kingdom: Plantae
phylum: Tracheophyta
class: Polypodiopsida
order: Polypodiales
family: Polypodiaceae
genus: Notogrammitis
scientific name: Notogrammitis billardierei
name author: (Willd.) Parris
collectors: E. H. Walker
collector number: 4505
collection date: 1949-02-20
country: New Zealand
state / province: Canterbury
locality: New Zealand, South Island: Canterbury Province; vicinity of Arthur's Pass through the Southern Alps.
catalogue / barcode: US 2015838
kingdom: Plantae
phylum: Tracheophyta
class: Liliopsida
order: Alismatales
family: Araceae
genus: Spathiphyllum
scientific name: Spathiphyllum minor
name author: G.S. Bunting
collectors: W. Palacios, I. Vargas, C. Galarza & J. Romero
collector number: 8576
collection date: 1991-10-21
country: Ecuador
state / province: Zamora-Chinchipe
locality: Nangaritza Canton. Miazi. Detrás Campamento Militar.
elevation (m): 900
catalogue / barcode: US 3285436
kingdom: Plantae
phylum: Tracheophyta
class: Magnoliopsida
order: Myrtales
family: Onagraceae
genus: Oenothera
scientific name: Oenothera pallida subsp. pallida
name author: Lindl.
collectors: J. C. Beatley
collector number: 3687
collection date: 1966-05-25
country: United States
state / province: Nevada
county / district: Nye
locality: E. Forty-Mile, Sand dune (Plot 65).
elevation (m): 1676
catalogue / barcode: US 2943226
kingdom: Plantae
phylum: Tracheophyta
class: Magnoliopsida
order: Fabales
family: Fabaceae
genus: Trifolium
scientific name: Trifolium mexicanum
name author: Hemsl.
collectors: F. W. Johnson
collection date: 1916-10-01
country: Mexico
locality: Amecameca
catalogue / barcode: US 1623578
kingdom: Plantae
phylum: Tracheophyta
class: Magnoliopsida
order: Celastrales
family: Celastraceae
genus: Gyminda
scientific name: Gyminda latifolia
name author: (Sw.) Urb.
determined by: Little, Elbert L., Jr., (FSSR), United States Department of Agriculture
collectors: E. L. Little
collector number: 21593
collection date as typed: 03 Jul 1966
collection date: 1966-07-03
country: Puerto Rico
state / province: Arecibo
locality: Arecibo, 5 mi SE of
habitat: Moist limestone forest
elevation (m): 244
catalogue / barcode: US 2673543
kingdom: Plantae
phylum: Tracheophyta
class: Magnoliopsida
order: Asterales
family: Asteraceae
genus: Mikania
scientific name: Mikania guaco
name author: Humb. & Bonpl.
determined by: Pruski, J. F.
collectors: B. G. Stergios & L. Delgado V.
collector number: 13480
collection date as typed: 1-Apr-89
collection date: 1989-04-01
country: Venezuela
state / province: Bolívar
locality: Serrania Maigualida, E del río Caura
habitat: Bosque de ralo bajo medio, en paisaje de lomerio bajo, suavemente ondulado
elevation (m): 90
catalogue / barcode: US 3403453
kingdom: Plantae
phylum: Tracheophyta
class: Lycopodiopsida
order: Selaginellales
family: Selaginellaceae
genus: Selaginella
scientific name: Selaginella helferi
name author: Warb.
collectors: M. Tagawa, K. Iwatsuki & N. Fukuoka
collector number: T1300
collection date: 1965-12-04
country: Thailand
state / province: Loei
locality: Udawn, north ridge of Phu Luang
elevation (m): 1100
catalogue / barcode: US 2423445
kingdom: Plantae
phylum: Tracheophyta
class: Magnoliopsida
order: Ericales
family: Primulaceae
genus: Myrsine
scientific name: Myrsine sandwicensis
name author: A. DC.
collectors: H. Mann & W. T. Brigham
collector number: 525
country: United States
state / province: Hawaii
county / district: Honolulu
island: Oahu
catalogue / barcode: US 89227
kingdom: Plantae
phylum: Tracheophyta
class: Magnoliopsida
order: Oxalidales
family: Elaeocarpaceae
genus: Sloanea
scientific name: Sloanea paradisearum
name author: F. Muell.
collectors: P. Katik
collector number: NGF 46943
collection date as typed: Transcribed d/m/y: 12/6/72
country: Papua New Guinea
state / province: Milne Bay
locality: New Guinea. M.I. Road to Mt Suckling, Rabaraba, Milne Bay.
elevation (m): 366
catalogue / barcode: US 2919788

• • •

▶ _Your instructions_
Set down every line of the records above again, word for word, keeping their order.

▶ _Task result_
kingdom: Plantae
phylum: Tracheophyta
class: Polypodiopsida
order: Polypodiales
family: Polypodiaceae
genus: Notogrammitis
scientific name: Notogrammitis billardierei
name author: (Willd.) Parris
collectors: E. H. Walker
collector number: 4505
collection date: 1949-02-20
country: New Zealand
state / province: Canterbury
locality: New Zealand, South Island: Canterbury Province; vicinity of Arthur's Pass through the Southern Alps.
catalogue / barcode: US 2015838
kingdom: Plantae
phylum: Tracheophyta
class: Liliopsida
order: Alismatales
family: Araceae
genus: Spathiphyllum
scientific name: Spathiphyllum minor
name author: G.S. Bunting
collectors: W. Palacios, I. Vargas, C. Galarza & J. Romero
collector number: 8576
collection date: 1991-10-21
country: Ecuador
state / province: Zamora-Chinchipe
locality: Nangaritza Canton. Miazi. Detrás Campamento Militar.
elevation (m): 900
catalogue / barcode: US 3285436
kingdom: Plantae
phylum: Tracheophyta
class: Magnoliopsida
order: Myrtales
family: Onagraceae
genus: Oenothera
scientific name: Oenothera pallida subsp. pallida
name author: Lindl.
collectors: J. C. Beatley
collector number: 3687
collection date: 1966-05-25
country: United States
state / province: Nevada
county / district: Nye
locality: E. Forty-Mile, Sand dune (Plot 65).
elevation (m): 1676
catalogue / barcode: US 2943226
kingdom: Plantae
phylum: Tracheophyta
class: Magnoliopsida
order: Fabales
family: Fabaceae
genus: Trifolium
scientific name: Trifolium mexicanum
name author: Hemsl.
collectors: F. W. Johnson
collection date: 1916-10-01
country: Mexico
locality: Amecameca
catalogue / barcode: US 1623578
kingdom: Plantae
phylum: Tracheophyta
class: Magnoliopsida
order: Celastrales
family: Celastraceae
genus: Gyminda
scientific name: Gyminda latifolia
name author: (Sw.) Urb.
determined by: Little, Elbert L., Jr., (FSSR), United States Department of Agriculture
collectors: E. L. Little
collector number: 21593
collection date as typed: 03 Jul 1966
collection date: 1966-07-03
country: Puerto Rico
state / province: Arecibo
locality: Arecibo, 5 mi SE of
habitat: Moist limestone forest
elevation (m): 244
catalogue / barcode: US 2673543
kingdom: Plantae
phylum: Tracheophyta
class: Magnoliopsida
order: Asterales
family: Asteraceae
genus: Mikania
scientific name: Mikania guaco
name author: Humb. & Bonpl.
determined by: Pruski, J. F.
collectors: B. G. Stergios & L. Delgado V.
collector number: 13480
collection date as typed: 1-Apr-89
collection date: 1989-04-01
country: Venezuela
state / province: Bolívar
locality: Serrania Maigualida, E del río Caura
habitat: Bosque de ralo bajo medio, en paisaje de lomerio bajo, suavemente ondulado
elevation (m): 90
catalogue / barcode: US 3403453
kingdom: Plantae
phylum: Tracheophyta
class: Lycopodiopsida
order: Selaginellales
family: Selaginellaceae
genus: Selaginella
scientific name: Selaginella helferi
name author: Warb.
collectors: M. Tagawa, K. Iwatsuki & N. Fukuoka
collector number: T1300
collection date: 1965-12-04
country: Thailand
state / province: Loei
locality: Udawn, north ridge of Phu Luang
elevation (m): 1100
catalogue / barcode: US 2423445
kingdom: Plantae
phylum: Tracheophyta
class: Magnoliopsida
order: Ericales
family: Primulaceae
genus: Myrsine
scientific name: Myrsine sandwicensis
name author: A. DC.
collectors: H. Mann & W. T. Brigham
collector number: 525
country: United States
state / province: Hawaii
county / district: Honolulu
island: Oahu
catalogue / barcode: US 89227
kingdom: Plantae
phylum: Tracheophyta
class: Magnoliopsida
order: Oxalidales
family: Elaeocarpaceae
genus: Sloanea
scientific name: Sloanea paradisearum
name author: F. Muell.
collectors: P. Katik
collector number: NGF 46943
collection date as typed: Transcribed d/m/y: 12/6/72
country: Papua New Guinea
state / province: Milne Bay
locality: New Guinea. M.I. Road to Mt Suckling, Rabaraba, Milne Bay.
elevation (m): 366
catalogue / barcode: US 2919788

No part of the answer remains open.